[YOUR INSTRUCTIONS]:
Transcribe each record exactly; skip any picture.

[Excerpts from a dataset]
***

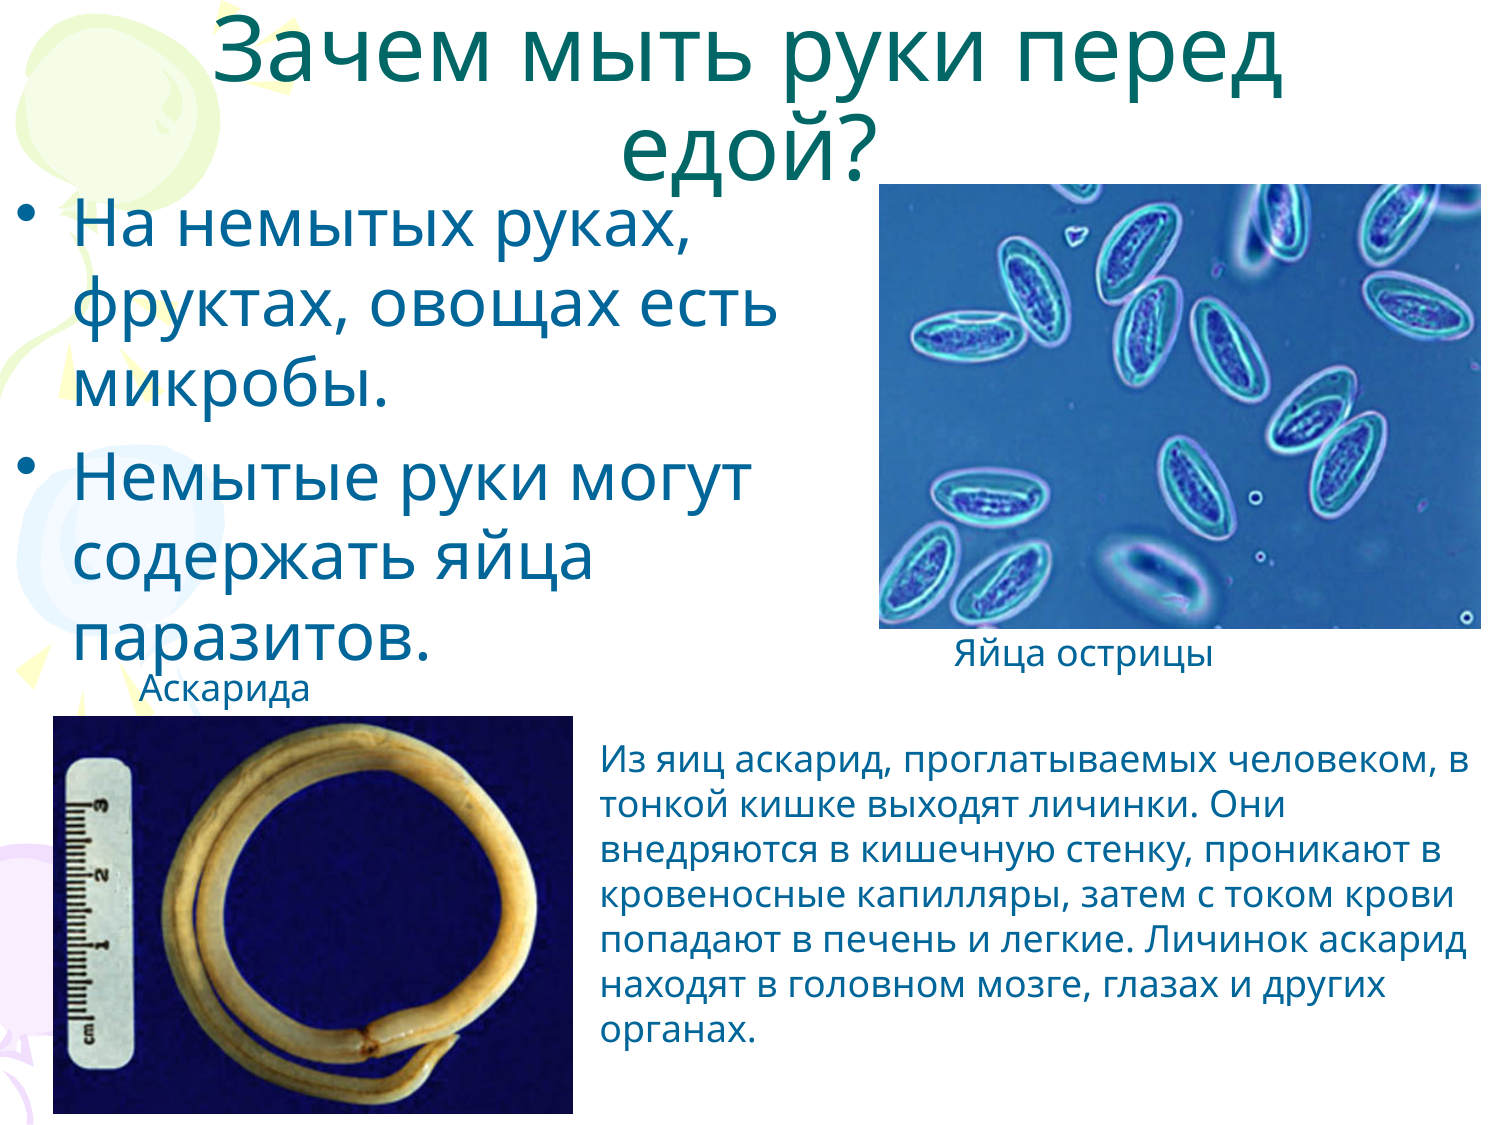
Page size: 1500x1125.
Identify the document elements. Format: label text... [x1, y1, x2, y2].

title Зачем мыть руки перед едой? [72, 0, 1426, 183]
text_box Аскарида [123, 656, 490, 714]
list На немытых руках, фруктах, овощах есть микробы. Немытые руки могут содержать яйца паразитов. [0, 172, 880, 994]
picture [52, 715, 573, 1114]
text_box Яйца острицы [939, 638, 1412, 682]
text_box Из яиц аскарид, проглатываемых человеком, в тонкой кишке выходят личинки. Они внедряются в кишечную стенку, проникают в кровеносные капилляры, затем с током крови попадают в печень и легкие. Личинок аскарид находят в головном мозге, глазах и других органах. [584, 727, 1500, 1058]
picture [879, 184, 1481, 629]
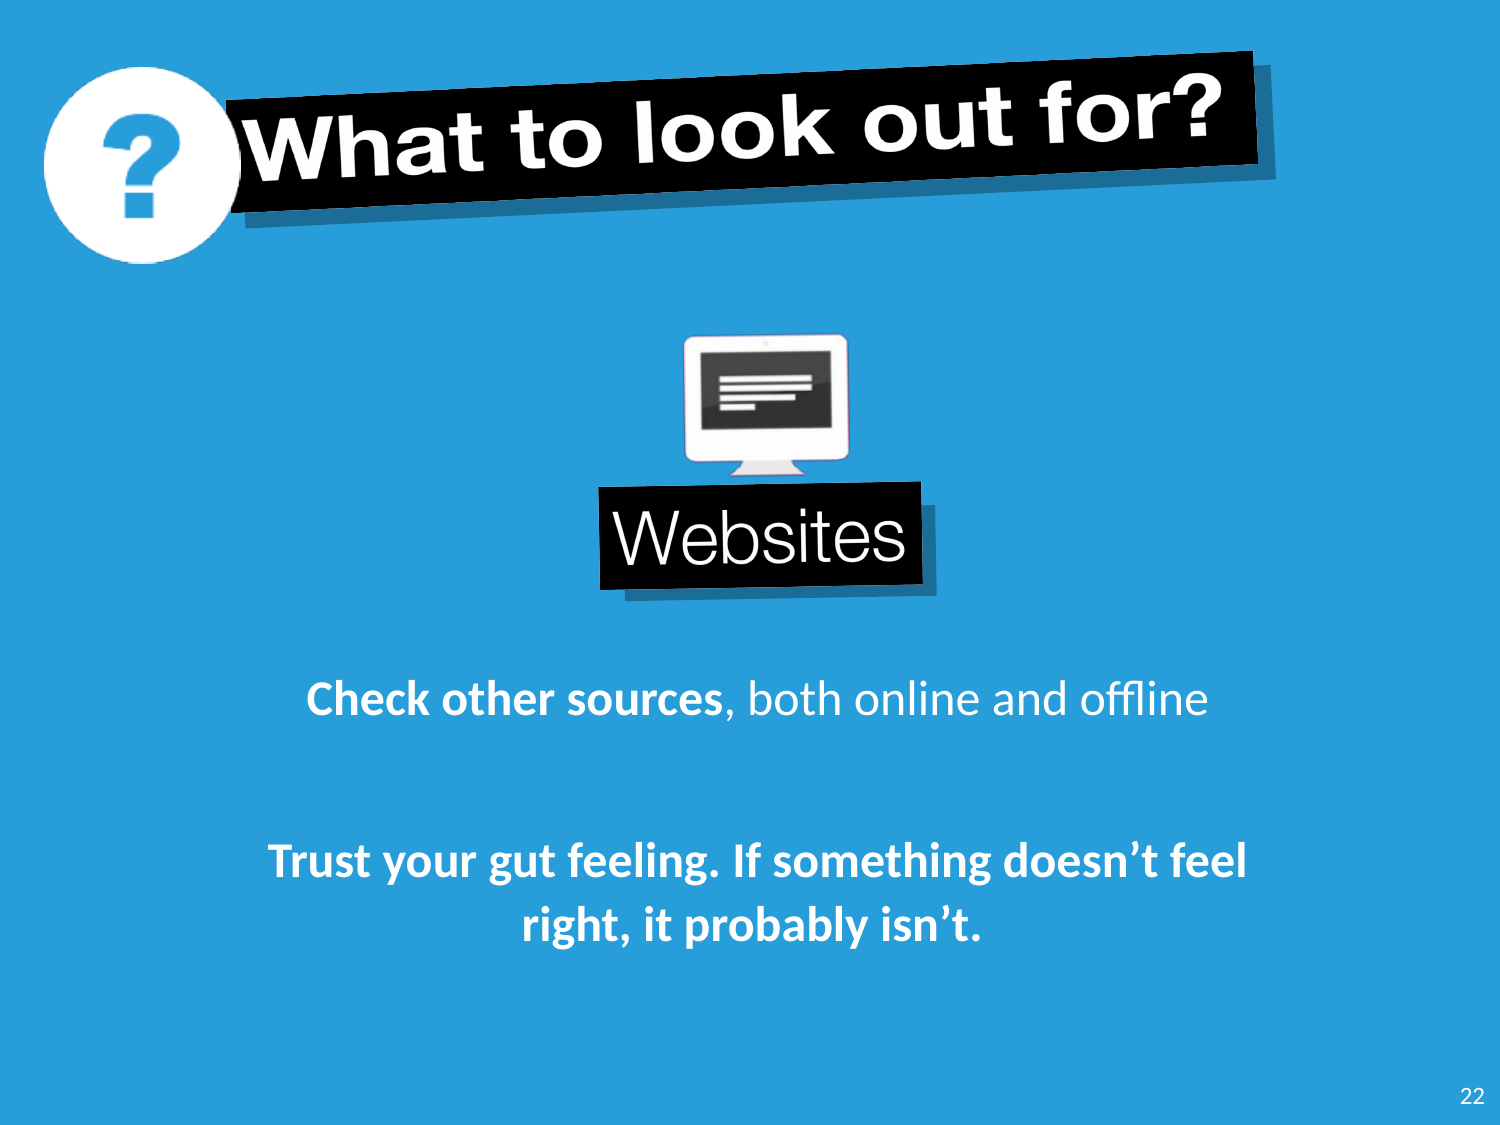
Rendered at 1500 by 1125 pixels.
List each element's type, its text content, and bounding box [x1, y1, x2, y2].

text_box Check other sources, both online and offline Trust your gut feeling. If something doesn’t feel right, it probably isn’t. [214, 653, 1301, 959]
picture [44, 67, 386, 264]
slide_number 22 [1162, 1065, 1500, 1125]
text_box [589, 325, 926, 600]
picture [784, 51, 1253, 74]
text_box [241, 74, 1274, 205]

***

[RESPONSE AREA]:
Page size: 1500x1125.
Identify the document elements. Format: label text... [x1, y1, x2, y2].

title Зачем мыть руки перед едой? [72, 0, 1426, 183]
text_box Аскарида [123, 656, 490, 714]
list На немытых руках, фруктах, овощах есть микробы. Немытые руки могут содержать яйца паразитов. [0, 172, 880, 994]
picture [52, 715, 573, 1114]
text_box Яйца острицы [939, 638, 1412, 682]
text_box Из яиц аскарид, проглатываемых человеком, в тонкой кишке выходят личинки. Они внедряются в кишечную стенку, проникают в кровеносные капилляры, затем с током крови попадают в печень и легкие. Личинок аскарид находят в головном мозге, глазах и других органах. [584, 727, 1500, 1058]
picture [879, 184, 1481, 629]
Rendered at 1500 by 1125 pixels.
List each element's type, its text content, and bounding box [x1, y1, x2, y2].

text_box Check other sources, both online and offline Trust your gut feeling. If something doesn’t feel right, it probably isn’t. [214, 653, 1301, 959]
picture [44, 67, 386, 264]
slide_number 22 [1162, 1065, 1500, 1125]
text_box [589, 325, 926, 600]
picture [784, 51, 1253, 74]
text_box [241, 74, 1274, 205]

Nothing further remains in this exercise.